● Work to be completed: Look for "software" in every line of the listing. Copy the lines that have it.

● Supplied data:
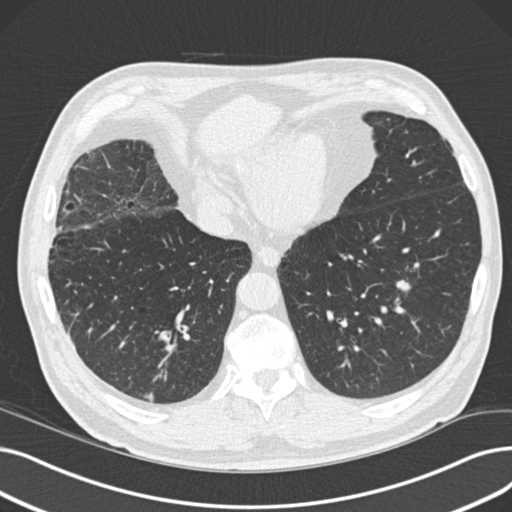
Low-dose screening chest CT, one axial slice. Position 41 of 165 along the scan axis. Reconstruction kernel B30f. 120 kVp. Lung window (W 1500 / L -600 HU). 2 mm slice thickness. 512 × 512 image matrix, field of view 369 × 369 mm.
Annotated regions visible in this slice (expert manual segmentation):
- lesion 1 (tumor, lower lobe of left lung): bounding box (x1, y1, x2, y2) in pixels: (396, 281, 410, 291)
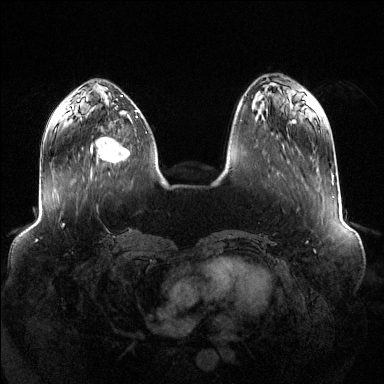
Breast MRI (dynamic contrast-enhanced), one axial slice; slice 42 of 144 in the series (ordered by position); dynamic contrast-enhanced series, time point 2 of 6 at this slice position (early post-contrast); 1.5 T; TE 1.6 ms, TR 4.6 ms; 1.2 mm slice thickness; 384 × 384 image matrix, field of view 400 × 400 mm. Female patient.
Annotated regions visible in this slice (semi-automatic segmentation, software-assisted and operator-edited):
- enhancing-tissue mask used for the functional tumour volume (all voxels passing the contrast-enhancement thresholds inside the analysis volume; usually the tumour): box from (x=90, y=137) to (x=130, y=164) px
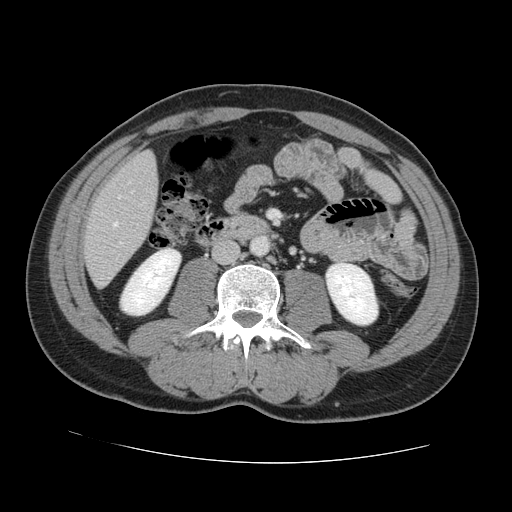
Contrast-enhanced abdominal CT, one axial slice; slice 32 of 131 in the series (ordered by position); intravenous contrast given; soft-tissue window (W 400 / L 40 HU); 512 × 512 image matrix, field of view 380 × 380 mm. From the clinical record (not read from this slice): patient: male, age 55 years at operation; diagnosis: colorectal cancer liver metastases, imaged before liver resection; multiple liver metastases: yes; largest metastasis: 2.9 cm; chemotherapy before resection: yes.
Outlined on this slice (expert manual segmentation):
- hepatic veins: bounding box [x1, y1, x2, y2] px = [113, 182, 130, 227]
- liver: [85, 153, 158, 286]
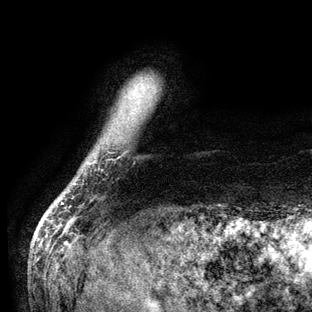
Breast MRI (dynamic contrast-enhanced), one axial slice. Slice 7 of 136 in the series (ordered by position). Cropped to one breast. Dynamic contrast-enhanced series, time point 2 of 6 at this slice position (early post-contrast). 3 T. TE 2.8 ms, TR 7.3 ms. 312 × 312 image matrix, field of view 219 × 219 mm. Female patient.
Outlined on this slice (semi-automatic segmentation, software-assisted and operator-edited):
- enhancing-tissue mask used for the functional tumour volume (all voxels passing the contrast-enhancement thresholds inside the analysis volume; usually the tumour): bounding box <61,202,63,205> (left, top, right, bottom; pixels)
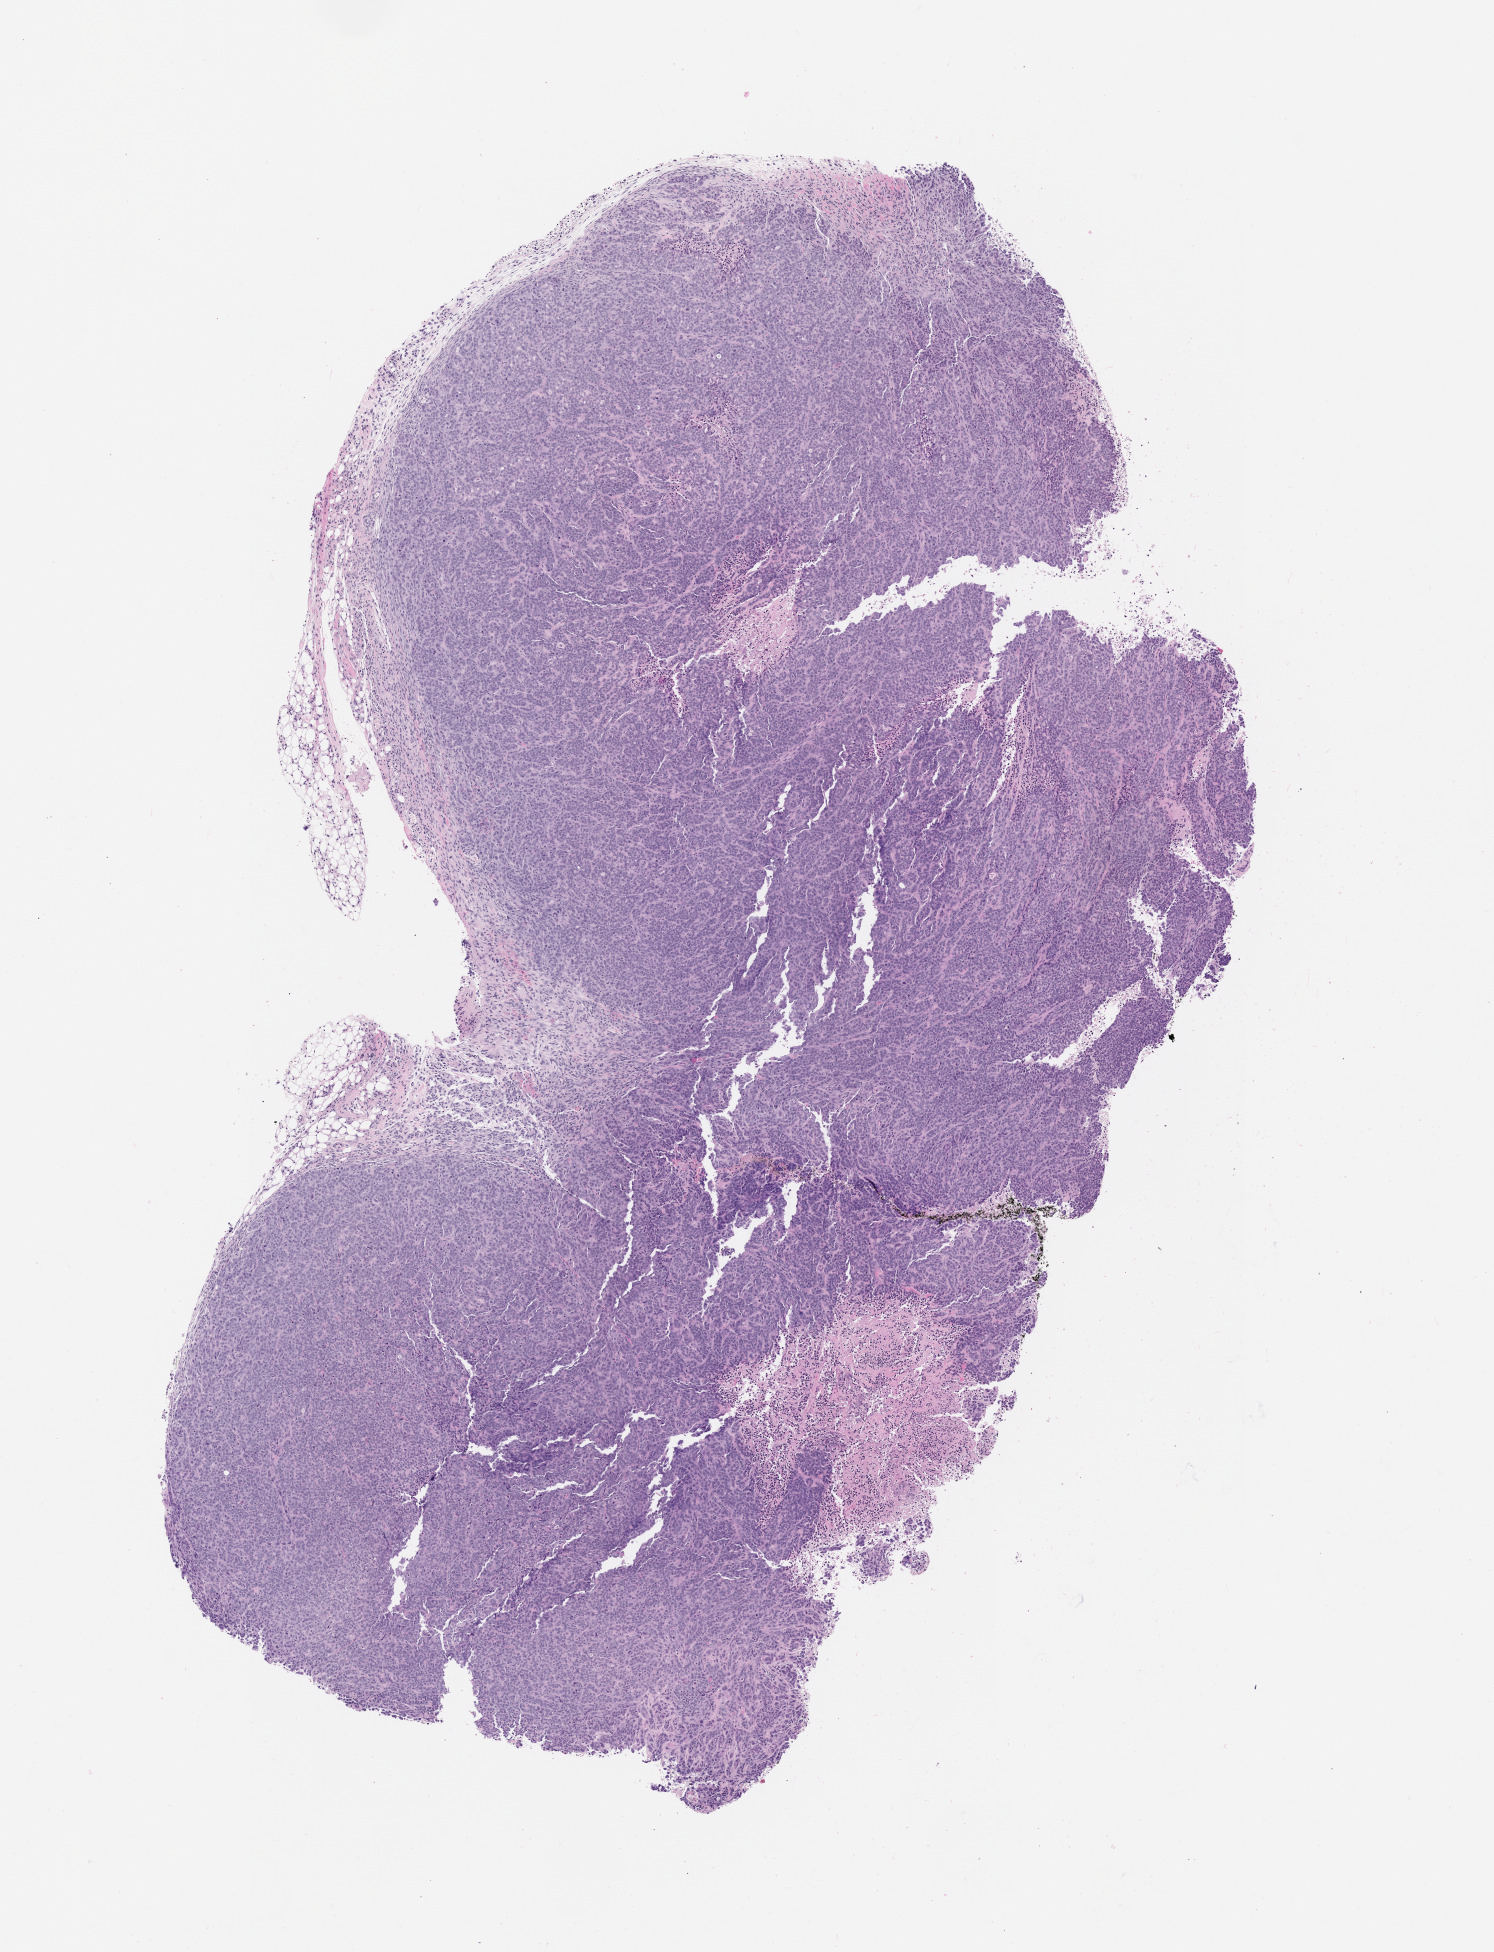
Whole-slide image, haematoxylin and eosin: patient-derived xenograft (human tumor grown in a mouse), passage 0 — shown as a low-resolution overview of the whole scanned area (about 6.0 x 7.9 mm). Formalin-fixed paraffin-embedded section. Tumor site category: pancreas.
Originating patient diagnosis: Pancreatic Adenocarcinoma.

● Final answer:
Annotated regions visible in this slice (semi-automatic segmentation, software-assisted and operator-edited):
Outlined on this slice (semi-automatic segmentation, software-assisted and operator-edited):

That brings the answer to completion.